If we have had any personal interaction in the last few months, you probably know about the biggest news the Corona home has had in ages… our puppy, Quinn!
Very unexpectedly and quite suddenly, we lost our beautiful girl Dari, in early November. Her passing left a massive hole in our lives, which led to the inevitable discussion about how to fill it. Dari was an Irish Setter, absolutely beautiful, with a wonderful personality. Every day, she woke in a good mood, was always up for adventure and really enjoyed every single moment that she had. While we have a heart for several other breeds (and were definitely considering those) it was reflecting on these qualities that drew us to do something we never expected to do—we signed on for round two.
Into our lives came Quinn, a really adorable little girl Irish Setter puppy that somehow looks like a baby giraffe.
We brought her into our home with great enthusiasm and high expectations. Very quickly, the reality of who she was began to descend. Our previous experience with a puppy was Bella, a Chocolate Lab, that wanted nothing more than to please us. Quinn does not want to please us. She is concerned with freedom and adventure, not the mechanics of house breaking or learning commands.
Our experience with this puppy has made me aware of how often our expectations don’t actually meet reality.
One of the places this is most obvious is when individuals make the leap to management. Most people have a vision, some things they want to get done, a change they want to see. This is WHY they move into management. They expect to get the job and have their vision play out before their eyes, as it did in their mind.
Invariably, the reality and the vision do not match up, which can lead to a lot of second guessing and “what if” scenarios.
While Dari was also an Irish Setter, she didn’t come to us until she was five years old. Because of this, we had no idea what Irish Setter infancy would be like. We missed her puppyhood and formative years. And while there were certain growing pains of assimilating her into our lives, she was fully formed when we got her so we (oh so erroneously!) expected Quinn would be much the same.

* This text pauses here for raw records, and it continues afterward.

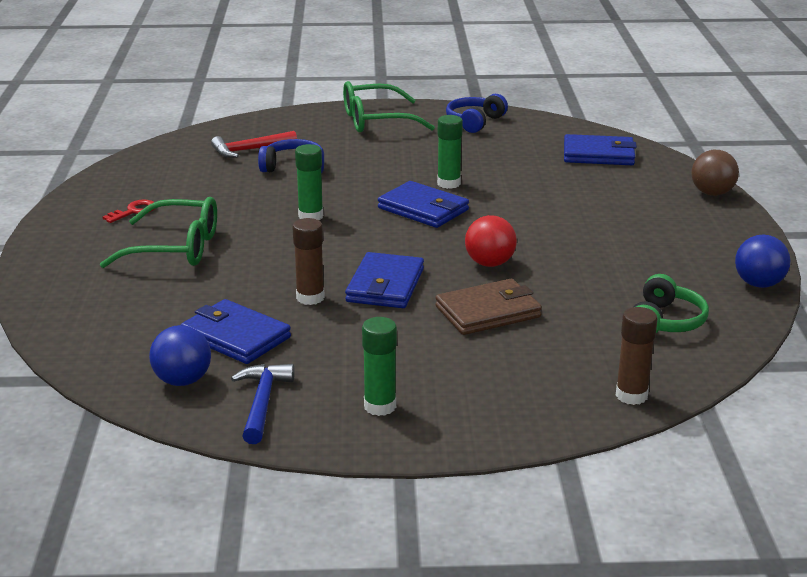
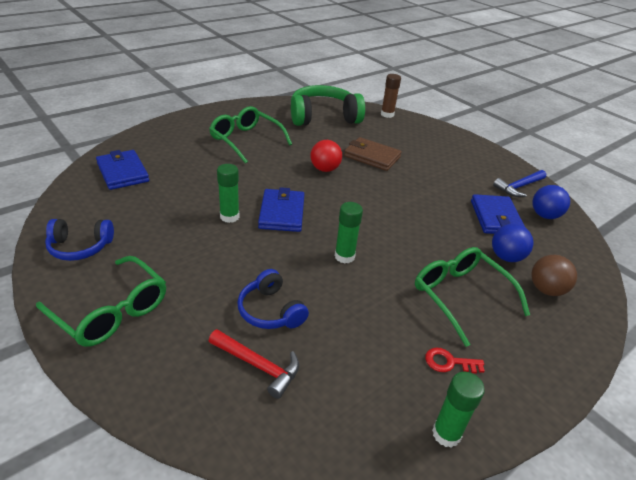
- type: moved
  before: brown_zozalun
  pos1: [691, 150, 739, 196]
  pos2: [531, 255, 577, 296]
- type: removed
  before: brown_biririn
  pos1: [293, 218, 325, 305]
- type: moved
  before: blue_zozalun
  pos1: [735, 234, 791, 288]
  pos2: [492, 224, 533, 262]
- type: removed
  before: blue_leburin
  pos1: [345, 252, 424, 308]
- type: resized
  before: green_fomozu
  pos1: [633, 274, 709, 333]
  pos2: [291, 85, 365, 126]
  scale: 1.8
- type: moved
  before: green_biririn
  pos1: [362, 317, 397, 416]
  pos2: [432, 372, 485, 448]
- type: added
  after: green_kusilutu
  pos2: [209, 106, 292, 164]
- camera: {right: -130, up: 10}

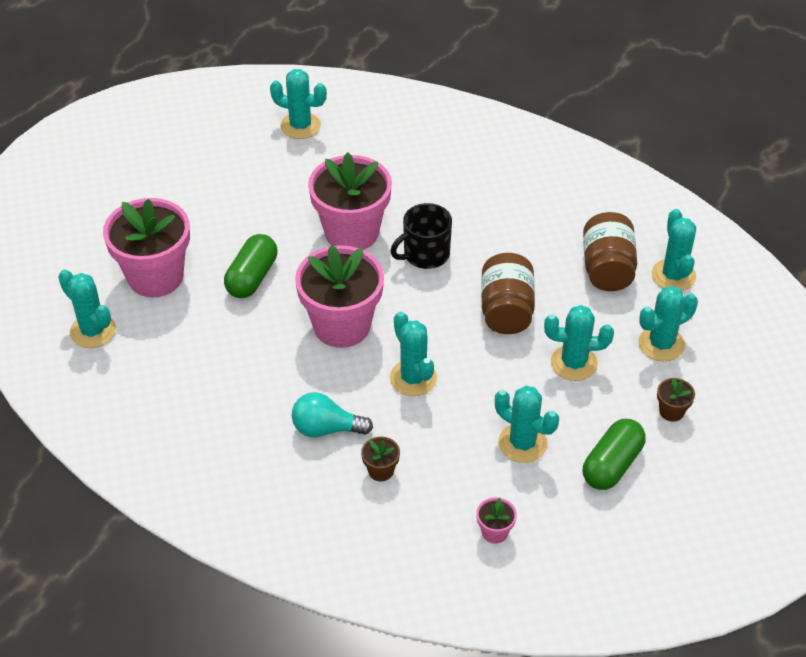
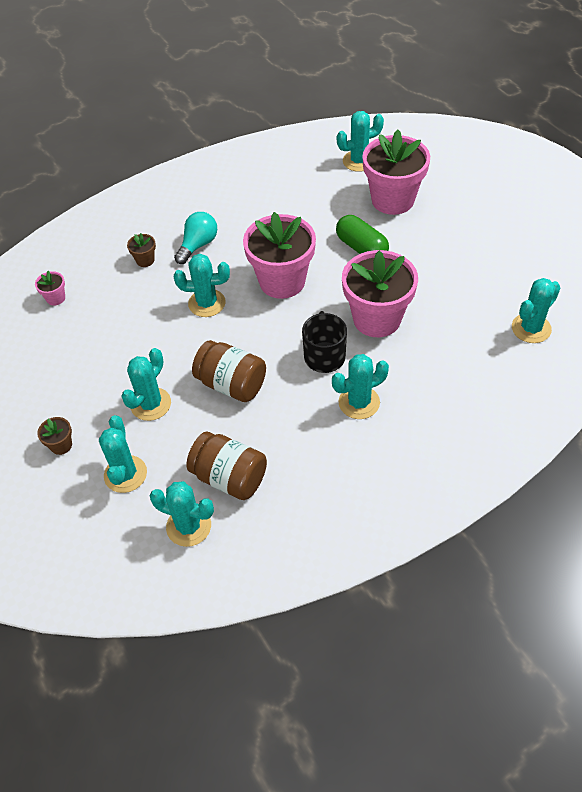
- type: moved
  before: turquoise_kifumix
  pos1: [495, 386, 559, 463]
  pos2: [332, 354, 389, 419]
- type: removed
  before: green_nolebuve
  pos1: [583, 418, 646, 490]
- camera: {right: 120, up: 5}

Naturally, this made me wonder, could we have done anything different? After a great deal of thinking, I believe the answers for us are the same as those for new managers.
- Enjoy your vision. There’s nothing wrong with daydreaming about what things will be like. Having hope gives us purpose. We all need that.
- Realize your vision can’t possibly be (completely) reality. There are just too many unknowns.
- Be willing to hold on when reality shows up. It won’t always be like this, but you have to go through the “baby” phase of everything to get to the good stuff.
- There’s actually some good stuff about the baby phase. It’s all new! It’s exciting and interesting!
- You will eventually hit your stride. Competency is coming.
- There will be a time where you won’t even remember being incompetent or that things were ever as difficult as they were.
Humans have the gift of memory. Sometimes we remember, while other times the real blessing is, we forget.
Quinn has been with us for over four months now. As I write this, she is laying beside me, snoring softly. I am hopelessly in love with all that she is and I have come to enjoy each day and every phase of her growth.
The biggest learning for me has been this, you have to be willing to let go of what you thought should happen and enjoy what actually is.
And that’s when things get really good.